**Your tasks:**
a. In the passage below on catecholamine responses to the CPT, what P value is reported for the interaction effect on forearm deep venous plasma [NE]?
b. Write a continuation of the passage below on catecholamine responses to the CPT, starting after its final sentence.

*** Text for analysis ***

Table 3. Absolute hemodynamic responses at all time-points during Trial B–E (see Figure 1).
Figure 4. Central hemodynamic responses over the course of the CPT during the resting trial on the PEearly and PElate experimental days. Panel (A) mean arterial pressure (MAP). Panel (B) total peripheral resistance (TPR). Panel (C) cardiac output (CO). *indicates significantly different from time 0 (baseline) for both PEearly and PElate P < 0.05.
Catecholamine Response to the CPT
The response of venous plasma [NE] and [Epi] concentration to the administered CPT is portrayed in Figure 5. The CPT resulted in a significant rise in forearm deep venous plasma [NE] for all trials (main effect Pre- to End-CPT P = 0.001) and there was no interaction effect (P = 0.777). One-Way repeated-measures ANOVA comparison of the increase in venous plasma [NE] between rest, exercise, PEearly, and PElate indicated no difference (P = 0.500). There was no significant increase (P = 0.32) in the arterialized plasma [NE] response to the CPT assessed during the Rest trial. The arterialized plasma [Epi] concentration did not change with CPT (P = 0.152), nor did the forearm deep venous plasma [Epi] concentrations (Main effect of Pre- to End-CPT P = 0.595). However, there was an interaction between trial and Pre- to End-CPT such that the Pre-CPT during Exercise was greater than Rest (P = 0.004), PEearly (0.007), and PElate (P = 0.002).

*** End of Text for analysis ***
*** Exercise data ***

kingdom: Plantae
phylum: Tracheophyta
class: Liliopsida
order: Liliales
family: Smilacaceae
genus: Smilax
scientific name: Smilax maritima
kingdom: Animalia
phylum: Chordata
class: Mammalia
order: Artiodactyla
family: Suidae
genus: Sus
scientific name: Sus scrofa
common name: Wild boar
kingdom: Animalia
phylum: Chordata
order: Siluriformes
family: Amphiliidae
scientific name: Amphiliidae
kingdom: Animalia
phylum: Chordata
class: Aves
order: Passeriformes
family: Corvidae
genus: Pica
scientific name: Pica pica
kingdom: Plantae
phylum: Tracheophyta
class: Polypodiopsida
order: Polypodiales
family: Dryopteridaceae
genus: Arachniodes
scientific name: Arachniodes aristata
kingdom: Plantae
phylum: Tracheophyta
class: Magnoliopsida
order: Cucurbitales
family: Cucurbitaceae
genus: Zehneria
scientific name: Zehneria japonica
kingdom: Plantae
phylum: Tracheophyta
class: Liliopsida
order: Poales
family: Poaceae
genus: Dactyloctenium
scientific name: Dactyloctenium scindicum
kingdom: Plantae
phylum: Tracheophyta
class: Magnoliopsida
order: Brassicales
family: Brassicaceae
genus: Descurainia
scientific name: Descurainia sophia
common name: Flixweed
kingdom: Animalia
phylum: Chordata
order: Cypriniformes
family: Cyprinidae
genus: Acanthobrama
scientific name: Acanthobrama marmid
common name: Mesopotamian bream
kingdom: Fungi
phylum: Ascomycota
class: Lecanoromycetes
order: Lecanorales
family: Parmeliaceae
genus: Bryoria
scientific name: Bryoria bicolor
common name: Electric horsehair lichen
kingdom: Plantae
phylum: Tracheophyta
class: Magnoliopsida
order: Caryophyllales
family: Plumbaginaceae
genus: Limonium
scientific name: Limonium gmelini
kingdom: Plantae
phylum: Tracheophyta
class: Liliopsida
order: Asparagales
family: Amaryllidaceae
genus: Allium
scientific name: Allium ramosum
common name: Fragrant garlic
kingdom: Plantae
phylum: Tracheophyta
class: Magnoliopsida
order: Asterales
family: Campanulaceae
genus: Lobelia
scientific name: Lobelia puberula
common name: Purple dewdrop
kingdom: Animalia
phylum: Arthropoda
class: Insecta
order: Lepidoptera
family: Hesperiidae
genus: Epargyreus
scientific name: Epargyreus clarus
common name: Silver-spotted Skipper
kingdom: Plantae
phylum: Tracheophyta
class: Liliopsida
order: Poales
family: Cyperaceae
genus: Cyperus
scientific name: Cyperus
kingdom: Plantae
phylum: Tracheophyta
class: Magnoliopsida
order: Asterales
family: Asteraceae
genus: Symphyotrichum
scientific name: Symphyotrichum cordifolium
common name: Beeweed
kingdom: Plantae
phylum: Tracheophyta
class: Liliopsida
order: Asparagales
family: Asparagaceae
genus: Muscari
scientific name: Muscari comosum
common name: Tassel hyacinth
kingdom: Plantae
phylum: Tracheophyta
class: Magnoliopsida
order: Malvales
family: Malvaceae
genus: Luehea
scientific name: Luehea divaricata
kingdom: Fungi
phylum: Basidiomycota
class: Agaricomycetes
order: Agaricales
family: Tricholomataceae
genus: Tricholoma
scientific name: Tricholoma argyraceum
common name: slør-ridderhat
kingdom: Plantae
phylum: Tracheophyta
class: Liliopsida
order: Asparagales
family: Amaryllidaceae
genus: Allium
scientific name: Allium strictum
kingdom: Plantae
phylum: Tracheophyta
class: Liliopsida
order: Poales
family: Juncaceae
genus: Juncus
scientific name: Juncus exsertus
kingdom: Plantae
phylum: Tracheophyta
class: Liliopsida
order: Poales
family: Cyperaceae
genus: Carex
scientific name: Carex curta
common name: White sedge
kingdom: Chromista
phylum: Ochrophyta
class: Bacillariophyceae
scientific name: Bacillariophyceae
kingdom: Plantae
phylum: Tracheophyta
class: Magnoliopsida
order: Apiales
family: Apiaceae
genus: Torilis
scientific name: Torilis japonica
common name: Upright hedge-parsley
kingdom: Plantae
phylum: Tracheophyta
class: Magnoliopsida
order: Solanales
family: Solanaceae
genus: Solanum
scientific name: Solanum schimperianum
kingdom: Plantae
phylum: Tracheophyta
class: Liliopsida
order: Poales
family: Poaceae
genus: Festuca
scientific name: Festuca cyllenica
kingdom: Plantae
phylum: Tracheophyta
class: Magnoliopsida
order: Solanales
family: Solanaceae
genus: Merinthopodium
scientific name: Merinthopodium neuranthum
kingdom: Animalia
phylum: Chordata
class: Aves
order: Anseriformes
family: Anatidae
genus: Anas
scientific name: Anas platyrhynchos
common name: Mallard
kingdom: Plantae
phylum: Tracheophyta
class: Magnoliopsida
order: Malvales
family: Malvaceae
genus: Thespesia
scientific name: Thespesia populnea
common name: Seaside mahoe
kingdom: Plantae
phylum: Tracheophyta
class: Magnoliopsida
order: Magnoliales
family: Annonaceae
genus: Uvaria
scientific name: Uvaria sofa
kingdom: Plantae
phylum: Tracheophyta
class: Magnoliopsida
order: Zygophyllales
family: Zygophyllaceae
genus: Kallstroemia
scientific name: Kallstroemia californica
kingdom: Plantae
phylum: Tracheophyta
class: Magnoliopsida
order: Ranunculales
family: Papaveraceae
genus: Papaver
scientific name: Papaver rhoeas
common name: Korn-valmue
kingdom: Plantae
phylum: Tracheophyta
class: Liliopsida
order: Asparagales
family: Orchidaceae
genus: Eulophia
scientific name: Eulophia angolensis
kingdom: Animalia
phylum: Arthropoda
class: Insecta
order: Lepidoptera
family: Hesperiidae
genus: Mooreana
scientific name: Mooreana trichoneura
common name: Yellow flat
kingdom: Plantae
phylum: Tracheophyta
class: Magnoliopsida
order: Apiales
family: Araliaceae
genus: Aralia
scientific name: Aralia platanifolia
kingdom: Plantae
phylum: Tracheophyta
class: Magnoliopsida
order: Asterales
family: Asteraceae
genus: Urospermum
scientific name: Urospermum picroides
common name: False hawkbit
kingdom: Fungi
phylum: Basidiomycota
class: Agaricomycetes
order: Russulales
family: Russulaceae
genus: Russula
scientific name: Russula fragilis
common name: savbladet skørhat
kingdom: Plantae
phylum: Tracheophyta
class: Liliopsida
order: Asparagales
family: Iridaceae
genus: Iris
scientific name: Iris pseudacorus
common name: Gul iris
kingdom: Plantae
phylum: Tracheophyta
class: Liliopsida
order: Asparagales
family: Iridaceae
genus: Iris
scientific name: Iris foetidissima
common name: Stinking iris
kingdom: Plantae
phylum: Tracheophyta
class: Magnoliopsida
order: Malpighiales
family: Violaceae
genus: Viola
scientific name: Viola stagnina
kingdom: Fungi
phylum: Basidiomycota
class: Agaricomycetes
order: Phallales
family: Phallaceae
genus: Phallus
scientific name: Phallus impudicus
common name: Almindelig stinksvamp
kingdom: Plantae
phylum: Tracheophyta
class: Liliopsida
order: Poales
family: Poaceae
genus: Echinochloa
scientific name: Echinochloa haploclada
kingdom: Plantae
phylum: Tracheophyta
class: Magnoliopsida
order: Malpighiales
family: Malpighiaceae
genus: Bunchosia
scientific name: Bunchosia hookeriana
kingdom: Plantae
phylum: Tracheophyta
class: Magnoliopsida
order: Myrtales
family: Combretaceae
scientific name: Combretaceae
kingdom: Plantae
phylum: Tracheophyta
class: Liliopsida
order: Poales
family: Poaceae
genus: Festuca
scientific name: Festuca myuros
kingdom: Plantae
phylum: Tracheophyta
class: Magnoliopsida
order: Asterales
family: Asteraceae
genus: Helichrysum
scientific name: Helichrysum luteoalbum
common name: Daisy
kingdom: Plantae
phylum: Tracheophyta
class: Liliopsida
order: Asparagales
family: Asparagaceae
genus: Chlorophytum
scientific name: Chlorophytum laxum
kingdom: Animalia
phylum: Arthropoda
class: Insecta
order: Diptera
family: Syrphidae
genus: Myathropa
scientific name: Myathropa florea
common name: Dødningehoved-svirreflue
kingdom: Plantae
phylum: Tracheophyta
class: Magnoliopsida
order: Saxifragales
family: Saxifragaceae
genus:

*** End of Exercise data ***

**Activity answers:**
a. P = 0.777

b.
Figure 5. Catecholamine response to CPT in arterialized venous blood at rest (Art. Rest), and deep forearm venous blood at rest, exercise (Ex) early post-exercise (PEearly) and late post-exercise (PElate). Panel (A) plasma epinephrine concentration. # indicates significantly different from all other Pre-CPT forearm deep venous values, P < 0.05. Panel (B) plasma norepinephrine concentration. *indicates End-CPT significantly different from corresponding Pre-CPT, P < 0.05.
Forearm Vasoconstrictor Response to the CPT
Figure 6 presents the vasoconstrictor response to CPT as %change FVC. All subjects demonstrated a severely blunted to completely abolished vasoconstriction when CPT was administered during exercise. In contrast, 6 of 8 subjects in PEearly and 5 of 8 subjects in PElate still demonstrated a blunted vasoconstriction. At the group level, a One-Way repeated-measures ANOVA and subsequent post-hoc analysis identified that all trials were significantly different from rest (Exercise: P < 0.001, PEearly: P = 0.022, PElate: P = 0.032).
Figure 6. Percent change in forearm vascular conductance (FVC) in response to CPT. The response of each subject is identified with a unique symbol. *indicates significantly different from Rest, P < 0.05.
While P-values for the comparison of PEearly vs. Exercise and PElate vs. Exercise were 0.073 and 0.052, respectively and therefore did not reach the a priori 0.05 threshold for accepting that the differences are not likely to be due to chance, the inadequate power of the study to detect these differences must be considered when interpreting the data.
Time Control Experiment Forearm Vasoconstrictor Response to CPT
Figures 7A,B present the vasoconstrictor response to CPT at rest for two trials, used to confirm that the vasoconstrictor response to a second CPT trial on a given day was maintained. There was no main effect of trial (i.e., Pre- and End-CPT FVC was not different between trials, P = 0.271), but there was a main effect of time (i.e., End-CPT FVC was less than Pre-CPT, P = 0.002). Furthermore, the %reduction in FVC in CPT 1 vs. CPT 2 was not different (P = 0.405).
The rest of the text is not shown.